Questions sur le texte ::
**A)** Selon le texte sur le Budget, pourquoi ce Budget manque-t-il d'une boussole ? Répondez en une à trois phrases.
**B)** Recopiez le texte sur le Budget depuis « Certes, des signaux » jusqu'à « ni le champ. », en remplaçant « petits planteurs » par « planteurs indépendants ».

==== Texte de l'exercice ====

Le Budget annonce des mesures fiscales fortes : une taxation progressive revue (0 %, 10 %, 20 %), une contribution de solidarité jusqu’à 20 % pour les hauts revenus, un impôt minimum alternatif pour certains secteurs, une taxation accrue des banques et des entreprises à fort revenu. Même les dividendes sont dans le viseur.

Sur le papier, l’effort semble équitable. Mais à y regarder de plus près, le texte manque d’une boussole. D’un cap clair. Il taxe davantage, oui, mais continue de subventionner à l’aveugle. Il promet la fin des allocations universelles… en 2027. Il reconduit des aides sans ciblage, comme si un propriétaire de villa à Tamarin méritait autant qu’une mère célibataire à Vallée-Pitot.

Les exonérations fiscales désuètes sont à peine évoquées. Les rentes foncières, intouchables. Le patrimoine, encore une fois, reste protégé comme une espèce en voie de disparition.

Le Budget répète qu’il faut produire au lieu de consommer. Mais qu’a-t-on réellement produit cette année, si ce n’est un discours bien rédigé ? La vérité, c’est que l’économie mauricienne reste dépendante de la consommation importée. Trois fois plus d’importations que d’exportations. Une balance extérieure en lambeaux.

Certes, des signaux sont envoyés : prix garanti de Rs 35 000 par tonne de canne pour les petits planteurs, soutien à l’agriculture intelligente, fonds pour la résilience alimentaire, projets transfrontaliers en Afrique. Mais où est la grande politique industrielle ? Où est le plan national de substitution aux importations ? Où est le coup de pouce fiscal à l’exportation ?

Pendant ce temps, les promoteurs immobiliers continuent de recevoir une attention démesurée. On a certes réduit les incitations fiscales sur les Smart Cities, mais aucun nouveau modèle de développement urbain n’est proposé. Le capital continue de fuir vers le béton, pas vers l’usine ni le champ.

Le numérique, oui. Mais avec quelle gouvernance ?

L’innovation, l’intelligence artificielle, la digitalisation : voilà les totems du Budget. Rs 200 millions pour la recherche, des incitations fiscales pour les start-up en IA, un Institut national pour l’innovation, un Data Centre pour les urgences… tout cela va dans le bon sens.

Mais où est la stratégie pour former une main-d’œuvre adaptée à ce virage technologique ? Où sont les réformes dans l’Éducation nationale, les passerelles vers l’emploi numérique ? Où sont les résultats du plan digital de l’État annoncé il y a cinq ans déjà ?

L’enthousiasme est là. La compétence institutionnelle, moins. On parle d’intelligence artificielle dans une administration publique encore engluée dans les fichiers papier et les fax. Il faut plus qu’un discours pour coder un avenir.

==== Contenu du listing ====

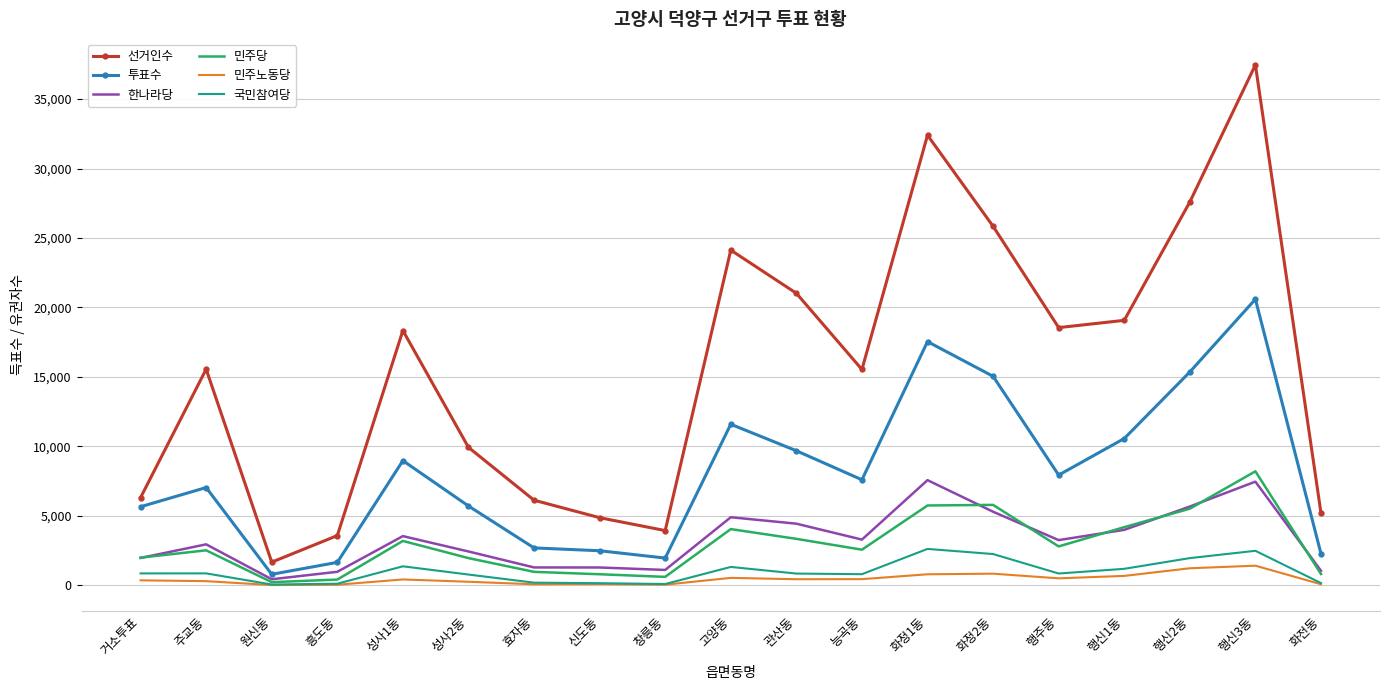

In 민주당, how many points are higher than both neighbors (excluding endpoints)?

5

====

Réponses attendues ::
**A)** Parce que, s'il taxe davantage, il continue de subventionner à l'aveugle, ne promet la fin des allocations universelles qu'en 2027 et reconduit des aides sans ciblage. Un propriétaire de villa à Tamarin y est ainsi traité comme une mère célibataire à Vallée-Pitot.

**B)**
Certes, des signaux sont envoyés : prix garanti de Rs 35 000 par tonne de canne pour les planteurs indépendants, soutien à l’agriculture intelligente, fonds pour la résilience alimentaire, projets transfrontaliers en Afrique. Mais où est la grande politique industrielle ? Où est le plan national de substitution aux importations ? Où est le coup de pouce fiscal à l’exportation ?

Pendant ce temps, les promoteurs immobiliers continuent de recevoir une attention démesurée. On a certes réduit les incitations fiscales sur les Smart Cities, mais aucun nouveau modèle de développement urbain n’est proposé. Le capital continue de fuir vers le béton, pas vers l’usine ni le champ.